**Extract to read**
== Segment start ==

Mars as Anomalous Runt
The Mars rover Spirit is now dead in its tracks (JPL) but the planet under it continues to rumble, in theoretical overhauls and anomalies. Mars has been much on the mind of news reporters this week after a new paper speculated that the red planet grew up fast and then stopped as a runt.
In Nature,1 Dauphas and Pourmand studied ratios of isotopes of hafnium (Hf) and tungsten (W) to envision a history of Mars much different than previously assumed. Their model makes Mars form in about one-fifth or less the time previously assumed to be required. In the same issue of Nature,1 Alan Brandon summed up the new idea: “It seems that Mars had grown to near its present size by 2 million to 4 million years after the Solar System began to form,” he said. “Such rapid growth explains why the planet is much smaller than Earth and Venus.”

== Segment end ==

**Data listing**

== Segment start ==

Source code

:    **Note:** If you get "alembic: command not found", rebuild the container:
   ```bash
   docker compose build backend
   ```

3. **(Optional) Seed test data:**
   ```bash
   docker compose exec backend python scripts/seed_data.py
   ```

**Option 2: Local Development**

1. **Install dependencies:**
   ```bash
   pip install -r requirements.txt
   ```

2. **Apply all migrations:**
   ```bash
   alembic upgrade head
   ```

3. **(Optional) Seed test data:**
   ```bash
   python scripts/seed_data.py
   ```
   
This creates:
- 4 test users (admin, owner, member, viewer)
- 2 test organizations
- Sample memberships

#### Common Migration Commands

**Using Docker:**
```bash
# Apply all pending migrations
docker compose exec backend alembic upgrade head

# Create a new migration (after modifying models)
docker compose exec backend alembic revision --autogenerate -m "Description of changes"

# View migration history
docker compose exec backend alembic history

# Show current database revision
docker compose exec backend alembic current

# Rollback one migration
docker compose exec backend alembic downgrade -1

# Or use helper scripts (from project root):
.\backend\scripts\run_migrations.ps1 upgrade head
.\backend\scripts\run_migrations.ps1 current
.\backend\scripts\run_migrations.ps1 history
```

== Segment end ==

**Tasks for this exercise**
(A) According to the Mars article, how many years after the Solar System began to form had Mars grown to near its present size?
(B) In the Mars article, what reason does Alan Brandon give for Mars being much smaller than Earth and Venus?

**Answers by item number**
(A) Between 2 million and 4 million years.

(B) Brandon says Mars grew to near its present size very rapidly, within 2 million to 4 million years after the Solar System began to form. In his view, that rapid growth explains why Mars is much smaller than Earth and Venus.